▸ Tasks:
a – In the Google Tasks server tutorial, what is the Spanish translation of the sentence "Create a .env file to store API credentials:"?
b – Can you pick up the Google Tasks MCP server tutorial at the point where it stops and continue it?

▸ Text passage:
********

Our package.json should include:

{
  "name": "google-tasks-mcp",
  "version": "1.0.0",
  "main": "dist/main.js",
  "scripts": {
    "build": "tsc",
    "start": "node dist/main.js"
  },
  "dependencies": {
    "@cursor/mcp-server": "^1.0.0",
    "axios": "^1.6.0",
    "dotenv": "^16.3.1",
    "zod": "^3.22.4",
    "google-auth-library": "^9.0.0"
  }
}

Environment Configuration

Create a .env file to store API credentials:

GOOGLE_CLIENT_ID=your_client_id
GOOGLE_CLIENT_SECRET=your_client_secret
GOOGLE_REFRESH_TOKEN=your_refresh_token

Server Implementation

Let's build our server.ts file step by step:

import { MCPServer } from '@cursor/mcp-server';
import { z } from 'zod';
import { OAuth2Client } from 'google-auth-library';
import axios from 'axios';
import dotenv from 'dotenv';

// Load environment variables
dotenv.config();

// Validate environment variables
const envSchema = z.object({
  GOOGLE_CLIENT_ID: z.string(),
  GOOGLE_CLIENT_SECRET: z.string(),
  GOOGLE_REFRESH_TOKEN: z.string(),
});

const env = envSchema.parse(process.env);

// Create OAuth2 client
const oauth2Client = new OAuth2Client(
  env.GOOGLE_CLIENT_ID,
  env.GOOGLE_CLIENT_SECRET,
  'urn:ietf:wg:oauth:2.0:oob'
);

oauth2Client.setCredentials({
  refresh_token: env.GOOGLE_REFRESH_TOKEN
});

// Create axios instance with auth interceptor
const client = axios.create({
  baseURL: 'https://tasks.googleapis.com/tasks/v1'
});

client.interceptors.request.use(async (config) => {
  const token = await oauth2Client.getAccessToken();
  config.headers.Authorization = `Bearer ${token.token}`;
  return config;
});

// Create MCP server instance
const mcpServer = new MCPServer();

// Add tools
mcpServer.tool({
  name: 'list_tasks',
  description: 'List all tasks in a specified task list',
  parameters: z.object({
    taskListId: z.string().describe('The ID of the task list to fetch tasks from')

********

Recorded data
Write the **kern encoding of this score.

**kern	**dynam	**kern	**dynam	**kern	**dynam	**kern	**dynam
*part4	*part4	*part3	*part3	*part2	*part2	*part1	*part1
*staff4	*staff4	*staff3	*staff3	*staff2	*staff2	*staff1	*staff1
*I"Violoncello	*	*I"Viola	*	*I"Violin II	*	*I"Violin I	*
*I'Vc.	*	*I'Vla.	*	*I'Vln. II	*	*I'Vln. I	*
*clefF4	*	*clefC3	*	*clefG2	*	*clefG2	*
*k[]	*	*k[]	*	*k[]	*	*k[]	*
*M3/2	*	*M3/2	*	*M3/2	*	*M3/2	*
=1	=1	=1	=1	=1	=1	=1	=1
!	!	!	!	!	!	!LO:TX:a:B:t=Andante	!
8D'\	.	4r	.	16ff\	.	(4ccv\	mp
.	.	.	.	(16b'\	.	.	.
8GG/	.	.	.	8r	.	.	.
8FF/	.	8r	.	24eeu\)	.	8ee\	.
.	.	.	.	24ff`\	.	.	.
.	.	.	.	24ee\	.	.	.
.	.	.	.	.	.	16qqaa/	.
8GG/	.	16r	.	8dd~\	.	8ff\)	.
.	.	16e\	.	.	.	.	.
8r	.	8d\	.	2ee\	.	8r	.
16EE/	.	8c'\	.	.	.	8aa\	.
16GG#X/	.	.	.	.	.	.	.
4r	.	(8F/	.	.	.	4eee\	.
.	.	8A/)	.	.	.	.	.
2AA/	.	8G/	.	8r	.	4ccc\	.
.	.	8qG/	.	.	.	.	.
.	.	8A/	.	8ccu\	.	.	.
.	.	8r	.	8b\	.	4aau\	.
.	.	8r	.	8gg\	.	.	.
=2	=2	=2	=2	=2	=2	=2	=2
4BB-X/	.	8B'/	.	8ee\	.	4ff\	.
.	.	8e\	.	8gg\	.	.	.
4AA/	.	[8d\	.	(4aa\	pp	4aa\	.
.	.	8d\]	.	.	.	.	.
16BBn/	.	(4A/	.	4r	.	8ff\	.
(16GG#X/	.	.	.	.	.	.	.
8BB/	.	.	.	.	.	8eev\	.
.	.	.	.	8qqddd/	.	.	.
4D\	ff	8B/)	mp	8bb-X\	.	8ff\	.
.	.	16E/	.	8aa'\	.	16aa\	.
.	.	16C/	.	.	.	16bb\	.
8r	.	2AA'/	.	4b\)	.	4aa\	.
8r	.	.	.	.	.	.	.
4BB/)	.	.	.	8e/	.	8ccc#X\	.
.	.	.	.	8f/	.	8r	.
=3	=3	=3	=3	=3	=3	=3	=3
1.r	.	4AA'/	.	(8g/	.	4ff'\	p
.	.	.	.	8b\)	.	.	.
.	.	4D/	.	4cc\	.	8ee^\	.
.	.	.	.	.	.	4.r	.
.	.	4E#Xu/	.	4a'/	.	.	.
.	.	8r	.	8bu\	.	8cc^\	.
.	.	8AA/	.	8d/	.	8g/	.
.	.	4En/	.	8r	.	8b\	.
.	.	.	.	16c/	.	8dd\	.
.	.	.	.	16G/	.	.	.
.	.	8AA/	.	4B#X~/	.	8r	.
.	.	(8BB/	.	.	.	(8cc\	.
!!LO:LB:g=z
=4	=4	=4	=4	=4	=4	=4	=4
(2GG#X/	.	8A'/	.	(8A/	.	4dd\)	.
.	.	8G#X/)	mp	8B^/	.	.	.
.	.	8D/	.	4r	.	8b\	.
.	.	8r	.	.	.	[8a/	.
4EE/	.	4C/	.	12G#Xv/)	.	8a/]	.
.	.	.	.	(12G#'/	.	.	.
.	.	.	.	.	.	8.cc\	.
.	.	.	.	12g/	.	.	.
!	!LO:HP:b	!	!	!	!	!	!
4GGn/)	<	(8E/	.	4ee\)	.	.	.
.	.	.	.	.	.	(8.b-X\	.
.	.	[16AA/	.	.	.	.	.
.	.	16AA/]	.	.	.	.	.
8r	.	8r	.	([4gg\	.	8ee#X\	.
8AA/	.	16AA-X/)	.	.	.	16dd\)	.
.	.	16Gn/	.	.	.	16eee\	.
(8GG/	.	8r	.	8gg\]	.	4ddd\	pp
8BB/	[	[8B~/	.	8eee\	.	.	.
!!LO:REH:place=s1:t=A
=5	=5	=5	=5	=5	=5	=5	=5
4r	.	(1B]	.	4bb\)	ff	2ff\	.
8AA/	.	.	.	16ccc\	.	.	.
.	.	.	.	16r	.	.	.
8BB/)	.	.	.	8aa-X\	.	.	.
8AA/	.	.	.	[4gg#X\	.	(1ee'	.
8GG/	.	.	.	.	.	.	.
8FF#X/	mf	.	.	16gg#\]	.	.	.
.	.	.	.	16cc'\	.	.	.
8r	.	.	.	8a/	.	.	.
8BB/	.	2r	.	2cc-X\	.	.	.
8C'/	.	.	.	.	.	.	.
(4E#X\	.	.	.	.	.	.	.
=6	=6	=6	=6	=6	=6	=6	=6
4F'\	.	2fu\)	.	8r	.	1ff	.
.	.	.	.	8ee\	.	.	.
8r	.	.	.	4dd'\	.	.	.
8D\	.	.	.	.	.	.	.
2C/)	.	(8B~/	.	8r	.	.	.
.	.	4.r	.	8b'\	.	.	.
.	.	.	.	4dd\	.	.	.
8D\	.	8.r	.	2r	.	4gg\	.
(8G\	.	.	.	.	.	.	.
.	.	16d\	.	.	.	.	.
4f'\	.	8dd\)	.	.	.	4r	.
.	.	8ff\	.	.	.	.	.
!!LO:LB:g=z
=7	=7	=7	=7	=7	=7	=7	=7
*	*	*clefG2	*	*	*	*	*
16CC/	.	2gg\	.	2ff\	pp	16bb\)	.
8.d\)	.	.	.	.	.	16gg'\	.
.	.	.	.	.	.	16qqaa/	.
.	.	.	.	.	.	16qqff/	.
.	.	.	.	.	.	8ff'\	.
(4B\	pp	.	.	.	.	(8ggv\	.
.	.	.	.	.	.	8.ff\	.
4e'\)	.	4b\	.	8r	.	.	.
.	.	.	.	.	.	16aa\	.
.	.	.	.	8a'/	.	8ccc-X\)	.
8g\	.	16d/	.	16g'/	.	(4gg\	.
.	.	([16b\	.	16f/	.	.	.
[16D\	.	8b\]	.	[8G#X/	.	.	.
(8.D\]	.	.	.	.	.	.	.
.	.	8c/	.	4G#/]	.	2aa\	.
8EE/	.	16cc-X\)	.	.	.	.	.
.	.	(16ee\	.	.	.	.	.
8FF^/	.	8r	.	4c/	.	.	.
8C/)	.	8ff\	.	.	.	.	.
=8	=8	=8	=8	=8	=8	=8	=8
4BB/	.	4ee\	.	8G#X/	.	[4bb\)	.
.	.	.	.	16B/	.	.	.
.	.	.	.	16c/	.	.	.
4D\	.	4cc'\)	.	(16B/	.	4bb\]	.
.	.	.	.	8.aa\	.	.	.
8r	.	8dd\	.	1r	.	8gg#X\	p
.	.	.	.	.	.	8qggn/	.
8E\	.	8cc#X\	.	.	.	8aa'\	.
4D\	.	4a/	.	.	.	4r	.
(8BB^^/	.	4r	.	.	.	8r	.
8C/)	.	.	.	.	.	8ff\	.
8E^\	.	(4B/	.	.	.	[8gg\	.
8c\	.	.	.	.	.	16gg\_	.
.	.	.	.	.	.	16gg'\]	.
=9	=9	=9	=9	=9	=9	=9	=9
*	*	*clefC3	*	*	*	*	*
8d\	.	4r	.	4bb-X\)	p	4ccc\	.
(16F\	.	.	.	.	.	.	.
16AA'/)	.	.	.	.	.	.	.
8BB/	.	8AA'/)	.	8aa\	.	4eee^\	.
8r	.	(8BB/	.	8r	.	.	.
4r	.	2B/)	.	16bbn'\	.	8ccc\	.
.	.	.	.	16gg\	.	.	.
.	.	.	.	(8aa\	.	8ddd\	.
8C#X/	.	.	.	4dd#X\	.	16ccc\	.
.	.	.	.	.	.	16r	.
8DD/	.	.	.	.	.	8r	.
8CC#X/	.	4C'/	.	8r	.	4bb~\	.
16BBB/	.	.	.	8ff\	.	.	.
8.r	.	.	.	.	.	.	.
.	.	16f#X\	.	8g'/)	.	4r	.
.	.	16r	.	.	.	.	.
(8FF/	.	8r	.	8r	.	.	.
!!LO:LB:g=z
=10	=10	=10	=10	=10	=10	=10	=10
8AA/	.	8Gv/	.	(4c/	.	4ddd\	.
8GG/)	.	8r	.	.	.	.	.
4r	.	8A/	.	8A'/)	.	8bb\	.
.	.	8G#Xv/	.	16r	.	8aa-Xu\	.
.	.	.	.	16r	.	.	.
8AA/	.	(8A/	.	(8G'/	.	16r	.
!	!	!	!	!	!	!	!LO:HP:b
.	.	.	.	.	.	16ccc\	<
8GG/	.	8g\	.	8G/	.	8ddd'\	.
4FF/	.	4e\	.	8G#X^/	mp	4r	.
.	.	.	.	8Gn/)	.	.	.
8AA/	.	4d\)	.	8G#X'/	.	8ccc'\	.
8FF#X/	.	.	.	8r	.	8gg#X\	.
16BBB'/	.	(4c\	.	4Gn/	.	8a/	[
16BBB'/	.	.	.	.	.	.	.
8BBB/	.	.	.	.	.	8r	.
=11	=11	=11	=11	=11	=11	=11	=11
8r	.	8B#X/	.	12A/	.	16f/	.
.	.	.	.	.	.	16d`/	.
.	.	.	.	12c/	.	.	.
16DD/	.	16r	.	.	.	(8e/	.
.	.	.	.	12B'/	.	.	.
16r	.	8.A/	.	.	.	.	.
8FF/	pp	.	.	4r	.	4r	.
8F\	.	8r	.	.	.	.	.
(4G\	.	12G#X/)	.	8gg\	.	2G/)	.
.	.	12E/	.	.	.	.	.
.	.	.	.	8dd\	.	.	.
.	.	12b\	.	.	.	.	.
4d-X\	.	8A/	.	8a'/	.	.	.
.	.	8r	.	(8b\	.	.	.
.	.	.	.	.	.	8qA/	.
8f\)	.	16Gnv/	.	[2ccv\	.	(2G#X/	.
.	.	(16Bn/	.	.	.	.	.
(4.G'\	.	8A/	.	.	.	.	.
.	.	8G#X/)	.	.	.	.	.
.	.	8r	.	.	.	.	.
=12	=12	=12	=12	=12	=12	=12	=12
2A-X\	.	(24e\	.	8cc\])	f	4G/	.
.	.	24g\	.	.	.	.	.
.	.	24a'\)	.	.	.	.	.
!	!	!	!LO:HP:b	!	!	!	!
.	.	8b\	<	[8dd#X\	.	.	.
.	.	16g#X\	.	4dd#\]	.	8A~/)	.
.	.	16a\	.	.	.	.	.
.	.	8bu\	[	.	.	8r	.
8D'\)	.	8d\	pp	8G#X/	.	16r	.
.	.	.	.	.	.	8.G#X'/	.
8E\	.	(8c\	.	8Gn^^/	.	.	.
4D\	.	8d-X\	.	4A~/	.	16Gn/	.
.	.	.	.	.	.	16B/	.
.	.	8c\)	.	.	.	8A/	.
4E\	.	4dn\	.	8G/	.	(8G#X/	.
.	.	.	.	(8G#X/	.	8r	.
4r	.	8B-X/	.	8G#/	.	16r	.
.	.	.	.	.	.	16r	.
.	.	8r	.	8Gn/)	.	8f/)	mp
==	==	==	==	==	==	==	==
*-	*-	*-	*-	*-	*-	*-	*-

********

▸ Response list:
a – Crea un archivo .env para almacenar las credenciales de la API:

b –
  }),
  handler: async ({ taskListId }) => {
    const response = await client.get(`/lists/${taskListId}/tasks`);
    return response.data.items;
  }
});

mcpServer.tool({
  name: 'create_task',
  description: 'Create a new task in a specified task list',
  parameters: z.object({
    taskListId: z.string().describe('The ID of the task list'),
    title: z.string().describe('The title of the task'),
    notes: z.string().optional().describe('Optional notes for the task'),
    due: z.string().optional().describe('Due date in RFC3339 format')
  }),
  handler: async ({ taskListId, title, notes, due }) => {
    const response = await client.post(`/lists/${taskListId}/tasks`, {
      title,
      notes,
      due
    });
    return response.data;
  }
});

export default mcpServer;

Entry Point

Create main.ts to start the server:

import mcpServer from './server';

const port = process.env.PORT || 3000;
mcpServer.listen(port, () => {
  console.log(`Google Tasks MCP server listening on port ${port}`);
});

Usage

Let's go through how to set up and use the Google Tasks MCP server with Cursor IDE.

Installation

Install the package globally:

npm install -g google-tasks-mcp

Configuration

Add the following entry to your Cursor IDE's mcp.json file:

{
  "servers": {
    "google-tasks": {
      "command": "google-tasks-mcp",
      "tools": [
        "list_tasks",
        "create_task"
      ]
    }
  }
}

Example Prompts

Here are some example prompts you can use in Cursor IDE:

  1. Listing tasks:
Show me all tasks in my main task list

Response:

Here are your tasks from the main list:
- Complete MCP server documentation (due: tomorrow)
- Review pull requests (due: today)
- Update deployment scripts (due: next week)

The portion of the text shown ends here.